If everything below seems negative to you, then maybe this would be more your liking: Here


  • GM shutting down plants for 9 weeks if not longer. This will ripple through the supply chain. Anecdotally I can tell you that companies with great credit cannot get a loan at any interest rate if the majority of their business is tied to the auto industry.
  • A second wave of layoffs is taking place now. The first wave was the “lets get rid of anyone that we don’t absolutely need.” The second wave will be “lets trim this thing down to a skeleton shift.” The third wave, which is a ways away, will be “we can’t even profit on the bare minimum, lets shut it down.” This results in the unemployment rate rising to 10% and staying there.
  • The first wave of unemployed people will start to lose their unemployment benefits.
  • States will run out of money for the second wave of unemployed people.
  • Higher interest rates. The 10 year treasury is well on its way. 30 year mortgage will follow. Somewhat bittersweet as this is great for savers, bad for borrowers.
  • Hurricanes in Florida.
  • No summer vacations for the kids; at best going out to dinner.
  • No bullets.
  • Increased foreclosures now that the moratoriums have been lifted.
  • Increased violence from the large number of unemployed people. This is especially true for young males, which happen to have the highest unemployment rate of any demographic. Of all the things out there I hope that something like this doesn’t get out of control.


Myth’s to Dispel

  • Experts like to quote the statistic that 1 million households are created every year and this should bring the housing supply down quickly. What they’re not factoring in is how easily households can be combined, which can more than offset the new household that are created. My point here is that the housing bust still has years to go, not a year.
  • Similar to “1 million household created per year,” experts like to quote a statistic that 12 million new cars are needed each year. There a few things they are not factoring in. Unemployed people can share a car with their spouse etc. College kids that live at home can share their parents’ car. Households already had about 2.5 cars per drive and can consolidate. Drivers can drive the same car longer.
  • I haven’t heard this one year, but I’m sure the same can be said for computers. However, the basic computer (word processor, internet, video) is so advanced that I can’t see needing to replace one for a decade.
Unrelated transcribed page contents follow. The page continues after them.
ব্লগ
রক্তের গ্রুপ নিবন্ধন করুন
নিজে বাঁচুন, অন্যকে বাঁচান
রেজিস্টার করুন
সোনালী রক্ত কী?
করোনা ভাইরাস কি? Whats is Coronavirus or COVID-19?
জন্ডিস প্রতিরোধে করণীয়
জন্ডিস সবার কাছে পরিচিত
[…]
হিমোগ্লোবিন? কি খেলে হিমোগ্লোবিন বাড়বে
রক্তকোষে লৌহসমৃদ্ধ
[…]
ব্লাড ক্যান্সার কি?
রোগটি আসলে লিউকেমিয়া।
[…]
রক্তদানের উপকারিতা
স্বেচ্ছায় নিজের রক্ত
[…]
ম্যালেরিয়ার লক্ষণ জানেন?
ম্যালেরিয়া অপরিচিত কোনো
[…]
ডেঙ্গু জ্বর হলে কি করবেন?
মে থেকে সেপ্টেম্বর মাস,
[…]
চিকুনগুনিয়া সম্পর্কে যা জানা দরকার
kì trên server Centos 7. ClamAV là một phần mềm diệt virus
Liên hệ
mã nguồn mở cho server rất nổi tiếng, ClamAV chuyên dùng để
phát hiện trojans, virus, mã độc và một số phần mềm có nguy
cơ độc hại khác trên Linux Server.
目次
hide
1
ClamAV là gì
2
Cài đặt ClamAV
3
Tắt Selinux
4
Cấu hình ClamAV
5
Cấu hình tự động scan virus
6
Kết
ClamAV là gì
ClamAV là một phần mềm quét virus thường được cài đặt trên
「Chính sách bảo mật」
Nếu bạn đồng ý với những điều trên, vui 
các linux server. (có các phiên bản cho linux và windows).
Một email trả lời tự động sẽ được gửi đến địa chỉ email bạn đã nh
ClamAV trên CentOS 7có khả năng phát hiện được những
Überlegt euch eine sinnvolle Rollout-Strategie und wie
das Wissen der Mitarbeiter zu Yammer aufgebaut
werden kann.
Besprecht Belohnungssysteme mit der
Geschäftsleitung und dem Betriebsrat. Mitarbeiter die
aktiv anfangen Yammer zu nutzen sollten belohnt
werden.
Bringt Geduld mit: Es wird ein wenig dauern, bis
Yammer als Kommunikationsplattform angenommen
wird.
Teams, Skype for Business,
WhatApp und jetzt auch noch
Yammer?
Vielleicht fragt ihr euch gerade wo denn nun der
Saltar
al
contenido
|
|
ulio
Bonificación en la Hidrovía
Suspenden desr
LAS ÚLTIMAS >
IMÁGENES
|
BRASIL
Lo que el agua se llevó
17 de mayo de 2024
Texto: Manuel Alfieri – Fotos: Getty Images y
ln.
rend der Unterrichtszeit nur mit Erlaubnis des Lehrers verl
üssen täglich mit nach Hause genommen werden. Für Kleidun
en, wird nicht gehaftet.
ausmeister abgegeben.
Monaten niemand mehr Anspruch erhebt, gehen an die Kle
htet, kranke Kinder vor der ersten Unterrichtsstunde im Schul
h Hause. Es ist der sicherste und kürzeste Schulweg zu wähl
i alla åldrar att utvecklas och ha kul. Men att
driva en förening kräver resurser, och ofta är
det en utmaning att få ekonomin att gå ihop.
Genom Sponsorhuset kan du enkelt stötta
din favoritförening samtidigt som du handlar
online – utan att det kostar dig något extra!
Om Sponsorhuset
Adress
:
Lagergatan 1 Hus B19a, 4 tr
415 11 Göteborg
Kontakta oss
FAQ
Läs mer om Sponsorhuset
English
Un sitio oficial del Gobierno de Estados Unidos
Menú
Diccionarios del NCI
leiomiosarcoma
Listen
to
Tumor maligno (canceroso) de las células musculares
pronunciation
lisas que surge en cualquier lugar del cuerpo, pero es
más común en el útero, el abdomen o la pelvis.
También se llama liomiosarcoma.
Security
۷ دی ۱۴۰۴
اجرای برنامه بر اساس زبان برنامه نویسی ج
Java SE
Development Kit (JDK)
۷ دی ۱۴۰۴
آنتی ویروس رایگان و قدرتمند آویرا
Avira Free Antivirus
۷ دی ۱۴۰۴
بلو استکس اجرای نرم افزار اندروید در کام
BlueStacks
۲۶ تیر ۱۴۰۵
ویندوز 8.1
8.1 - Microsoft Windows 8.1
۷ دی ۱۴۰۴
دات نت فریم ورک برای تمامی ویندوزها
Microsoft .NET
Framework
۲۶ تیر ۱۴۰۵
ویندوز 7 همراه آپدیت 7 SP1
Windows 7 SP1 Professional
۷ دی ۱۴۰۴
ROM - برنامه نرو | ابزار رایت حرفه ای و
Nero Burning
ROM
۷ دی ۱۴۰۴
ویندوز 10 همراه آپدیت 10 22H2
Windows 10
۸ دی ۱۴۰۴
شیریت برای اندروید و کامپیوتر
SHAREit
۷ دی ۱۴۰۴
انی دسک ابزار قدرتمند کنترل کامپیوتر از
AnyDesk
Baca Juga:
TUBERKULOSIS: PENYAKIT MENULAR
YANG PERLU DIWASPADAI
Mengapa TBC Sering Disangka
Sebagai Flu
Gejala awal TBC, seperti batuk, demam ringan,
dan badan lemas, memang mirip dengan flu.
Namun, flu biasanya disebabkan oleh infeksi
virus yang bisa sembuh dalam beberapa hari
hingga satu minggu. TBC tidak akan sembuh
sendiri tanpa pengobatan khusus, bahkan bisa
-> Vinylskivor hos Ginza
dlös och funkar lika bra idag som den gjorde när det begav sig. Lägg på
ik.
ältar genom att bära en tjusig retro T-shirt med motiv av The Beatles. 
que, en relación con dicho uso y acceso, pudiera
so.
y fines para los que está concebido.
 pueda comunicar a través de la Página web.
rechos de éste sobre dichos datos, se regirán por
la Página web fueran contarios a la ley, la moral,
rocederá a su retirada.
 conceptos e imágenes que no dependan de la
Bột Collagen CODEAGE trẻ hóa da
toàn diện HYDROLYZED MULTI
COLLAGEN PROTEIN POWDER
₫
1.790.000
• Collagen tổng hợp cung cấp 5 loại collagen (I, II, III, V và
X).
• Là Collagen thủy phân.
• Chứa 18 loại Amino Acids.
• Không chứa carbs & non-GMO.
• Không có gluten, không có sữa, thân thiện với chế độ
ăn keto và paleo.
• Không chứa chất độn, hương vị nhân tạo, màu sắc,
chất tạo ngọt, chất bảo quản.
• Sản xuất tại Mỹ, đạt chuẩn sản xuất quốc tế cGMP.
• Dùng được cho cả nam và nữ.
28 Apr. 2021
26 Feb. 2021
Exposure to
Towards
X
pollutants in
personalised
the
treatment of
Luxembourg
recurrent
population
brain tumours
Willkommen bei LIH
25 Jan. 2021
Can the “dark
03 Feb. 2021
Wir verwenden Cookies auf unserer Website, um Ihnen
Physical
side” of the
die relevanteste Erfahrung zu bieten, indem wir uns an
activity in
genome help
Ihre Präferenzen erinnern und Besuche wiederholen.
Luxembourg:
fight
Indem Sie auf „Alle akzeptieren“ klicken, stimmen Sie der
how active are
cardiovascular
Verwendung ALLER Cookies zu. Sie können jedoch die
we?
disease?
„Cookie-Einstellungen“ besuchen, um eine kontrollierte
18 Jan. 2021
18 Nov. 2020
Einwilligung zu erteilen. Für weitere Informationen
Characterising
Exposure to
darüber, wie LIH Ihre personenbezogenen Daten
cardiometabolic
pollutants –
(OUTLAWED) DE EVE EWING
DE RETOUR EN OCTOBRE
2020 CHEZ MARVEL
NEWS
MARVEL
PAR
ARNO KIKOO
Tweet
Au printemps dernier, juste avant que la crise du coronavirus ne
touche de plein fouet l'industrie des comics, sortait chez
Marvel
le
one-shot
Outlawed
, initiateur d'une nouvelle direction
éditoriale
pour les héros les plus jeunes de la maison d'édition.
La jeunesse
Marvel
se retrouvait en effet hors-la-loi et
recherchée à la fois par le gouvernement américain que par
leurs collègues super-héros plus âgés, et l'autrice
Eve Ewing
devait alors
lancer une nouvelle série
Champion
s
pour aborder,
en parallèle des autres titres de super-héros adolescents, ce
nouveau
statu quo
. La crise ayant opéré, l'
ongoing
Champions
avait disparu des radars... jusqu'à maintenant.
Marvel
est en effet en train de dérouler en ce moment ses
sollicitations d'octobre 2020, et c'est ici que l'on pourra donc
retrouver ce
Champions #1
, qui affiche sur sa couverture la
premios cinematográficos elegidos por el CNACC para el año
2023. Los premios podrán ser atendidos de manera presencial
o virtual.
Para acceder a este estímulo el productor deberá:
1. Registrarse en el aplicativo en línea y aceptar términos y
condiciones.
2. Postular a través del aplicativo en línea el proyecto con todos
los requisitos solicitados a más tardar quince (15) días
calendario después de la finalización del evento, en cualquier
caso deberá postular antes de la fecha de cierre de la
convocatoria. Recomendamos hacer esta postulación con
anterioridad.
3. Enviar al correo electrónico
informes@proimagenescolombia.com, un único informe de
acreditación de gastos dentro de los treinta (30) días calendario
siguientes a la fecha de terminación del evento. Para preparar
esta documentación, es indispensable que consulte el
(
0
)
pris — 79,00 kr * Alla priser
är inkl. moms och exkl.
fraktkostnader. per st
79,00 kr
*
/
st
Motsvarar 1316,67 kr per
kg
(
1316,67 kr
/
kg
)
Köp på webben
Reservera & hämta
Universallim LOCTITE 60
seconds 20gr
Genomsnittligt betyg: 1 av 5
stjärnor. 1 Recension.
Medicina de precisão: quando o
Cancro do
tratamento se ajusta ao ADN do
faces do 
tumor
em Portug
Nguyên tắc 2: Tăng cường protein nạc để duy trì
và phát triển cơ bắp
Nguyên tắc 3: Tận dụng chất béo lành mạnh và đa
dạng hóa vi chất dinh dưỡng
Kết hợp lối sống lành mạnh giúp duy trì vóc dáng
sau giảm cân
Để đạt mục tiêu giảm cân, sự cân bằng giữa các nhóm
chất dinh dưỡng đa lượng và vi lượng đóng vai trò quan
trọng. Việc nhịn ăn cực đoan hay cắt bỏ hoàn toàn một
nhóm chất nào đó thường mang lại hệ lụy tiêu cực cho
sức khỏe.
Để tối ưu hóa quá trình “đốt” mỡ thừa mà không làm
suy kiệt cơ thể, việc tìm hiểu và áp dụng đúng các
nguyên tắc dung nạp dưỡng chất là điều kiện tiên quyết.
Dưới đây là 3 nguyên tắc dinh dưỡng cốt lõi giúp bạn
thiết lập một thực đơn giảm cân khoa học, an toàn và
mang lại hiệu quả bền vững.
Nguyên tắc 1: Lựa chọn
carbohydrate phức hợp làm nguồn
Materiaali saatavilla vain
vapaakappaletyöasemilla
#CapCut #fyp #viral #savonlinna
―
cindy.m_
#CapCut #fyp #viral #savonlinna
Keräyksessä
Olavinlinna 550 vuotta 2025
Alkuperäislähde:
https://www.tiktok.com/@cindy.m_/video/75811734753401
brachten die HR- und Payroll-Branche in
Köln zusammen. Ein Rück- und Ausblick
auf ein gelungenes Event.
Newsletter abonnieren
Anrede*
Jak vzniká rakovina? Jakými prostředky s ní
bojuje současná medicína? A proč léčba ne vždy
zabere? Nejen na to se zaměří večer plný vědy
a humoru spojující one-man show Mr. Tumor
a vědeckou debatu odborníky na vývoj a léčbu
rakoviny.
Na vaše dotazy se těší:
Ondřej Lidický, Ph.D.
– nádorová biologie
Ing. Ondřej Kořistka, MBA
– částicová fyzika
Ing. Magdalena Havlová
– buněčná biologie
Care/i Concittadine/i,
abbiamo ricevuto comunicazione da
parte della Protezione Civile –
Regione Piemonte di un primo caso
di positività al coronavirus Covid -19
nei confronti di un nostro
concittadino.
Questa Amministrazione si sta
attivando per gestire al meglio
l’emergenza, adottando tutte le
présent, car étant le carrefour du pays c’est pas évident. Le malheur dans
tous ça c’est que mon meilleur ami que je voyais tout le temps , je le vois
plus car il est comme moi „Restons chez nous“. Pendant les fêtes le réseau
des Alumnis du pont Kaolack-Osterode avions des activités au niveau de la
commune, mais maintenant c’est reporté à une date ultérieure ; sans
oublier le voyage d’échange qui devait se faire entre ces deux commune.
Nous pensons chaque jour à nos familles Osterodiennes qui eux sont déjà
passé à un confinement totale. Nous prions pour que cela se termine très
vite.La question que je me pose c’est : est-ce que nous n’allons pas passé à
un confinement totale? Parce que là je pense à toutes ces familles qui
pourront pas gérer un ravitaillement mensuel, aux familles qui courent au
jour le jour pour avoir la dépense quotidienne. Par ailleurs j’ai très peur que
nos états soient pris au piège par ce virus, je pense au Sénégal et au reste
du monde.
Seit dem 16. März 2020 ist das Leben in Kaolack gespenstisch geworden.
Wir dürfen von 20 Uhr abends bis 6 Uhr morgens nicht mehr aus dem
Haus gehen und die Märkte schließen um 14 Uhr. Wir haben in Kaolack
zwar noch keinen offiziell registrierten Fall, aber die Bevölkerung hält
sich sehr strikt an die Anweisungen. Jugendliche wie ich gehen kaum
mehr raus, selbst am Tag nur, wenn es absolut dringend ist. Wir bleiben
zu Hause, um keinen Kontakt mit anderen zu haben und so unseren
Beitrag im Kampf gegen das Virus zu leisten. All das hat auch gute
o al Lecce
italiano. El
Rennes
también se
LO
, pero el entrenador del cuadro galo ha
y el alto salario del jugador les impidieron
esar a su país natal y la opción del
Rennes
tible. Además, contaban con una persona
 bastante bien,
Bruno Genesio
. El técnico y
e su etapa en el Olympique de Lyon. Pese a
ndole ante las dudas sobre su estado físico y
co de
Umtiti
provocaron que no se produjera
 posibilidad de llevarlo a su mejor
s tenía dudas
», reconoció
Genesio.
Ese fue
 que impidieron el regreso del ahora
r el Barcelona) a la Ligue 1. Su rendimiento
Warren Buffett Disappointments
It’s unfortunate, but he’s done a few things to disappointment me lately.

  • He changed the format of the annual meeting so that the early birds don’t necessarily get the worm in regards to being able to ask him a question.
  • He suggested that he would buy Wells Fargo and didn’t actually do it. I’ve never in my life read/heard him say anything like that.
  • He continues to hold newspapers even though their fate is sealed. Would he have held a buggy whip company until it’s last day?
  • He worked so hard (thinking about investing and having the patience is hard work) his whole life only to give it away to a charity that he has no control over. He won’t even be sure the charity uses the money wisely. He won’t live to see hardly any results either.


Lastly, if the DJIA (which I don’t follow at all, but goes back much further than the S&P 500) goes from 100 in 1915 to 10,000 2015 that’s only a 5% annual rate of return. I’m afraid that’s all the stock market can produce. Why not just buy bonds?